Moscow calls the detention center under construction near the Russian border a “fascist concentration camp.” Inside the barbed-wire fences, the reality is less ominous: It’s an EU-funded project to hold asylum seekers and illegal immigrants, similar to other such detention centers across Europe.
The accusation is part of a relentless Kremlin-driven propaganda offensive that uses World War II-era terms and imagery to rail against Ukraine’s fledging government. “Nazis,” “fascists” and “Fritzes” are some of the terms that Russia is hurling at Ukrainian authorities who took power after the ouster of the last elected president, a reversal in political fortunes that has led to a pro-Western Ukrainian government in Kiev and a pro-Russian insurgency in the country’s east.
It’s an effective tactic because of the emotional weight that World War II has in Russia. The Soviet victory against Hitler is the nation’s single most powerful rallying cry. In evoking the ugliest words related to Nazi Germany, the Russian media loyal to President Vladimir Putin is galvanizing support for his aggressive stance toward Ukraine, both among his countrymen and among Russian-speakers in Ukraine’s east.
It’s also a dangerous tactic, because the inflammatory propaganda may provoke the anti-Kiev opposition in the east.

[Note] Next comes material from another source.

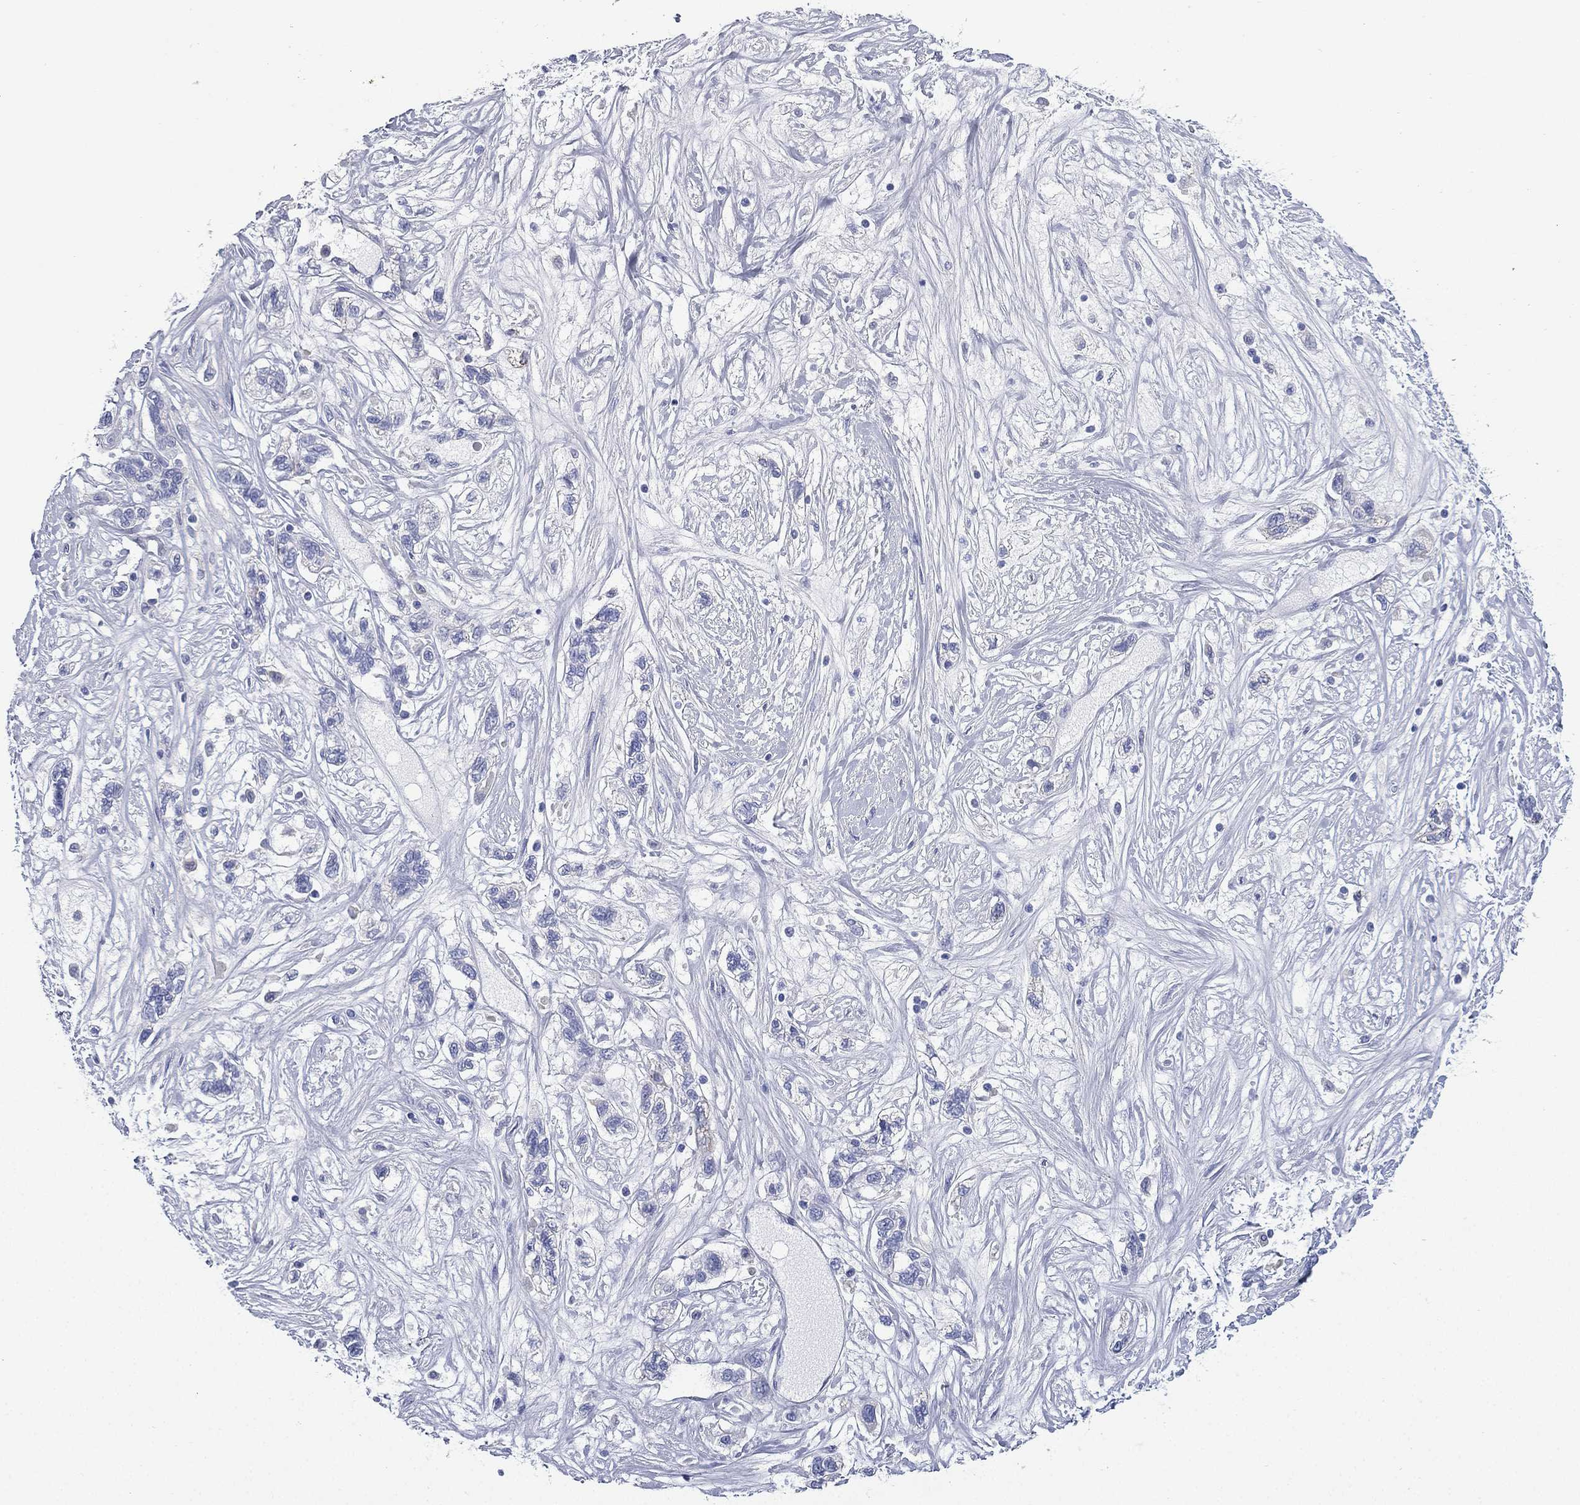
{"staining": {"intensity": "negative", "quantity": "none", "location": "none"}, "tissue": "liver cancer", "cell_type": "Tumor cells", "image_type": "cancer", "snomed": [{"axis": "morphology", "description": "Adenocarcinoma, NOS"}, {"axis": "morphology", "description": "Cholangiocarcinoma"}, {"axis": "topography", "description": "Liver"}], "caption": "Tumor cells are negative for protein expression in human adenocarcinoma (liver).", "gene": "FCER2", "patient": {"sex": "male", "age": 64}}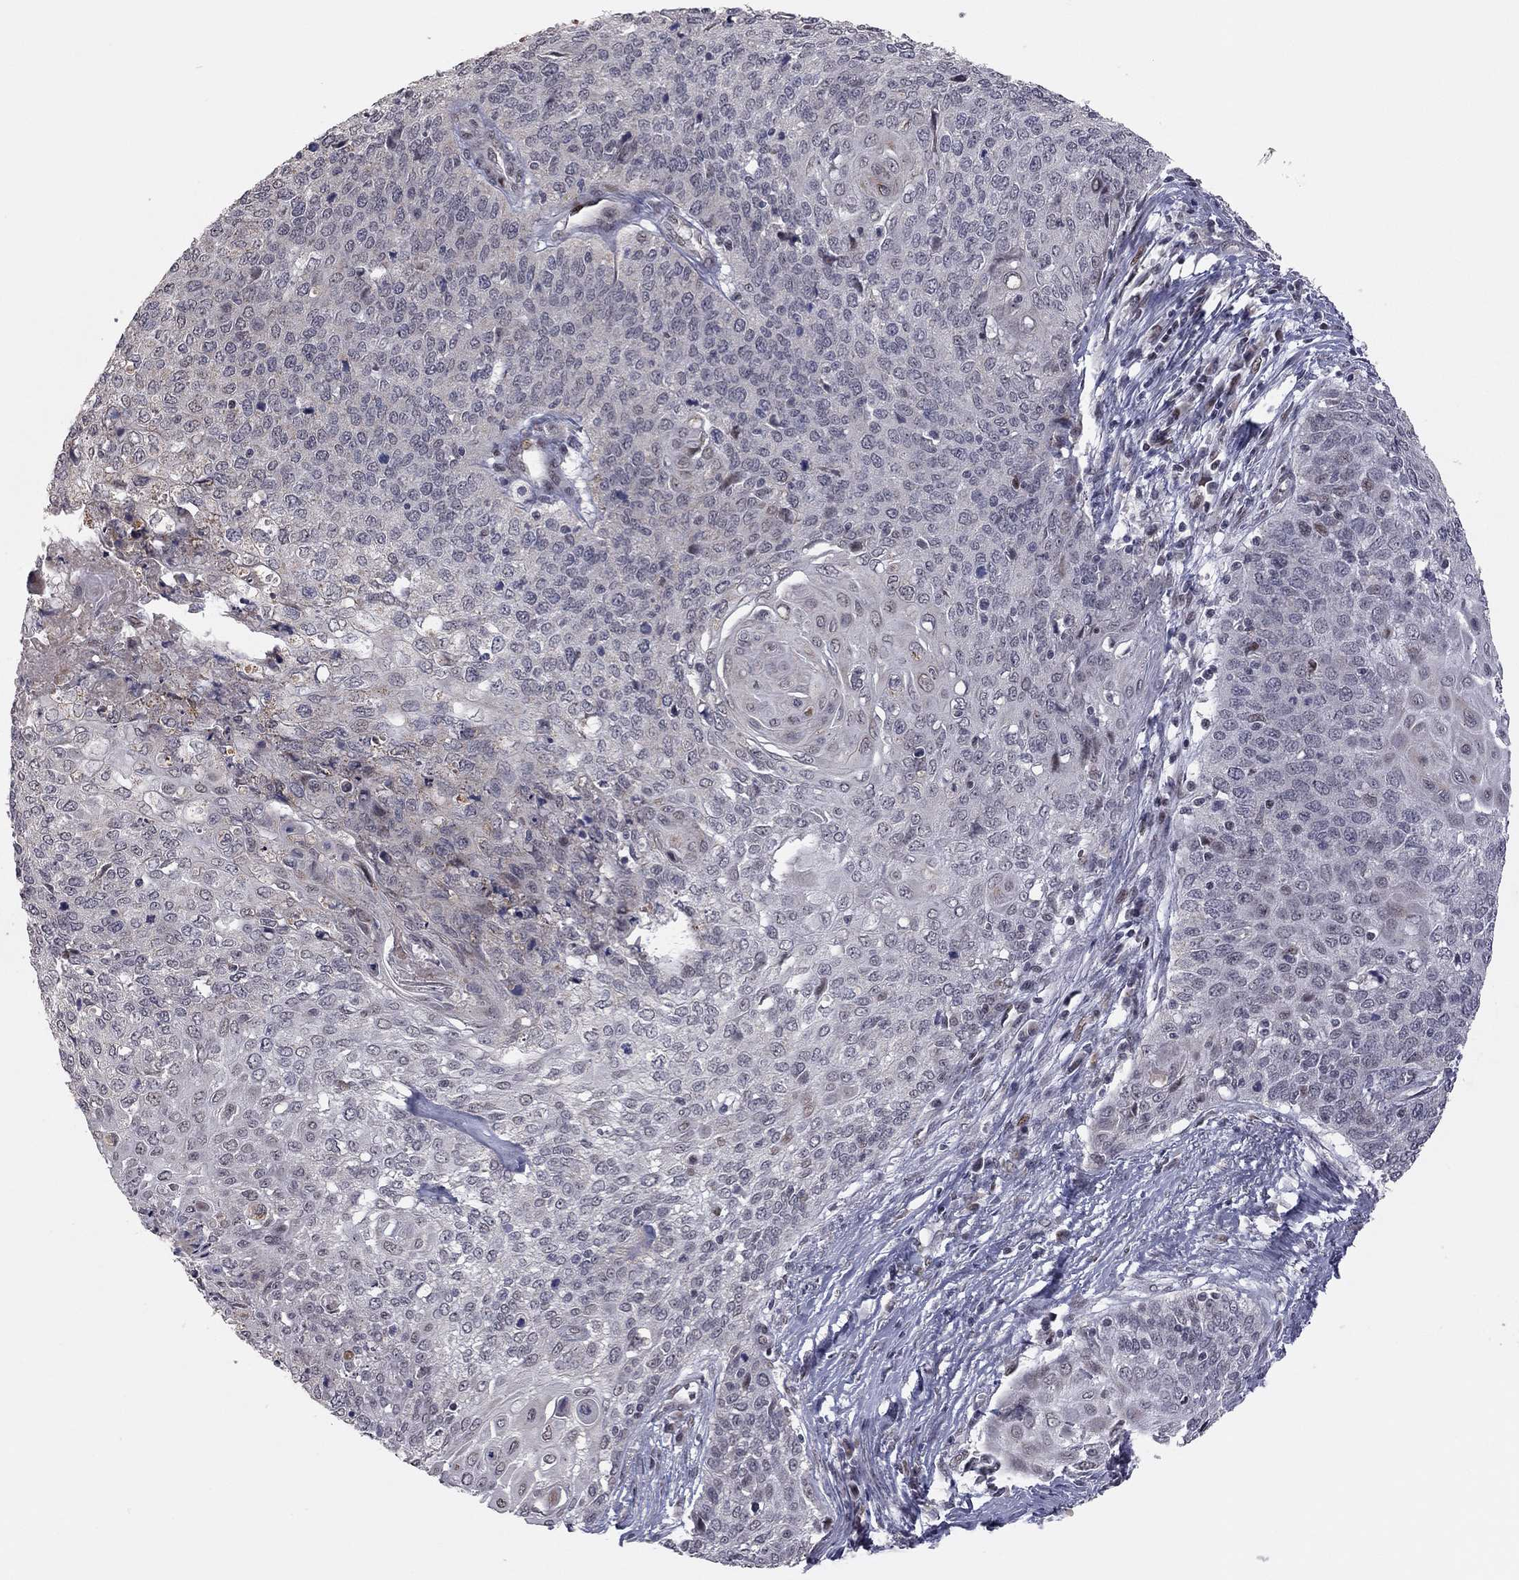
{"staining": {"intensity": "negative", "quantity": "none", "location": "none"}, "tissue": "cervical cancer", "cell_type": "Tumor cells", "image_type": "cancer", "snomed": [{"axis": "morphology", "description": "Squamous cell carcinoma, NOS"}, {"axis": "topography", "description": "Cervix"}], "caption": "Immunohistochemistry histopathology image of neoplastic tissue: cervical cancer (squamous cell carcinoma) stained with DAB demonstrates no significant protein staining in tumor cells.", "gene": "MC3R", "patient": {"sex": "female", "age": 39}}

By invoking World War II imagery, the Kremlin is stirring a cauldron of emotion; millions of Russians were killed in battle or thrown into Nazi camps in a war that left no family unaffected.
“The only thing that truly unites the nation is the mythology of the Second World War and the idea of victory,” said political analyst Dmitry Oreshkin. “Putin appeals to that; there’s nothing else to rally around.”
When Nazi troops entered Ukraine in 1941, they enlisted local Ukrainians to fight for them and against the Soviet Union. The nationalist Ukrainian brigades that were formed saw themselves as patriots fighting for independence. But while serving under the Nazis, some participated in war crimes, including extermination campaigns against Jews, Poles and fellow Ukrainians. Even after the fall of Nazi Germany in 1945, bands of Ukrainian nationalists fought on in the forests against the Soviet re-occupation of Ukraine until finally subdued or annihilated by around 1948.